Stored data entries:
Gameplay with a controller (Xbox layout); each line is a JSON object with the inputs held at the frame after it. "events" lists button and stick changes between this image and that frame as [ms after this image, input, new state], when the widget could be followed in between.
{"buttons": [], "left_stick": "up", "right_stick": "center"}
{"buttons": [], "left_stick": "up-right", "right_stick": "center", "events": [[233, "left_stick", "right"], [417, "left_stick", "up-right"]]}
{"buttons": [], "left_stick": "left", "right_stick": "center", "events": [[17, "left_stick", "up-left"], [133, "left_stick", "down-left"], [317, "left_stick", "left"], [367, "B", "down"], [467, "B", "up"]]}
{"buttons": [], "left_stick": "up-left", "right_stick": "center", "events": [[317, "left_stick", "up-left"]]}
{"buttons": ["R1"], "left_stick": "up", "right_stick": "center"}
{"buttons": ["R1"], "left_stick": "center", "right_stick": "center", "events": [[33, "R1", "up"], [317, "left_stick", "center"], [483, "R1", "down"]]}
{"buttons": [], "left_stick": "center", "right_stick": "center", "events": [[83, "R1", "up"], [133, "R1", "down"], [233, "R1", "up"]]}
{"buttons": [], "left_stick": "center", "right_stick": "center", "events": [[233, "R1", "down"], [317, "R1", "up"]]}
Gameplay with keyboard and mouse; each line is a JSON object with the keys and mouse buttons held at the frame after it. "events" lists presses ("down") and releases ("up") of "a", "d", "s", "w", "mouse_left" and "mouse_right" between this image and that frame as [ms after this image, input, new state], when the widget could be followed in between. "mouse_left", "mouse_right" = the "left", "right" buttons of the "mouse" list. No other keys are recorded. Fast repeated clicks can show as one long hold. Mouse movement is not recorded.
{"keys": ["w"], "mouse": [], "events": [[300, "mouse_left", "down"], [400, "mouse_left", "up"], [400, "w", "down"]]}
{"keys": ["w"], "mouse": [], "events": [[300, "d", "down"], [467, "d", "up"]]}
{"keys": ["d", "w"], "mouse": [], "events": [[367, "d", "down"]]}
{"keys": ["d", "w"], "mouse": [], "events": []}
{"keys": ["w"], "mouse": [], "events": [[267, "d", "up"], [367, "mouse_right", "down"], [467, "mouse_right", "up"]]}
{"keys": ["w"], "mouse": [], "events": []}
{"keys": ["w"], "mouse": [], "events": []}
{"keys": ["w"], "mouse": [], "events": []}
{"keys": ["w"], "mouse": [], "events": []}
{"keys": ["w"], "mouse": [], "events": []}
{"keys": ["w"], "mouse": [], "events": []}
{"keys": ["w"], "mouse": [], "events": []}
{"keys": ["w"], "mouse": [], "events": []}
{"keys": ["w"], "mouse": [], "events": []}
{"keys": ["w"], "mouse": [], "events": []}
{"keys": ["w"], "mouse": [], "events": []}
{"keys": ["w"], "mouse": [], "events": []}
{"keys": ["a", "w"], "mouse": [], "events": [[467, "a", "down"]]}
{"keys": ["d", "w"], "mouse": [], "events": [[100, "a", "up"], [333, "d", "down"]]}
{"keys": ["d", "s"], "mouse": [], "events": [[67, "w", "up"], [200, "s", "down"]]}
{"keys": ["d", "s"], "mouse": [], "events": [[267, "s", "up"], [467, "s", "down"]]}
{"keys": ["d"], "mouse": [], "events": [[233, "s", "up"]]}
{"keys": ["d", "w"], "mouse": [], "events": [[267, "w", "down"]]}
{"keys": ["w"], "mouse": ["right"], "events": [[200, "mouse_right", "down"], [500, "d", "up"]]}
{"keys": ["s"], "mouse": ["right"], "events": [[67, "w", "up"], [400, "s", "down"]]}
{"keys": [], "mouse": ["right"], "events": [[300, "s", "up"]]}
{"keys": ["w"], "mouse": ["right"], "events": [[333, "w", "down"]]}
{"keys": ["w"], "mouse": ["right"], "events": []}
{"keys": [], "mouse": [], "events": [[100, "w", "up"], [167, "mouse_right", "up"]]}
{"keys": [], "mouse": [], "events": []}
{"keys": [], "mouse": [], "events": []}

What is expected -
Tally how many lines of the records hold the word "frame". Answer with the number only.

Problem solution -
2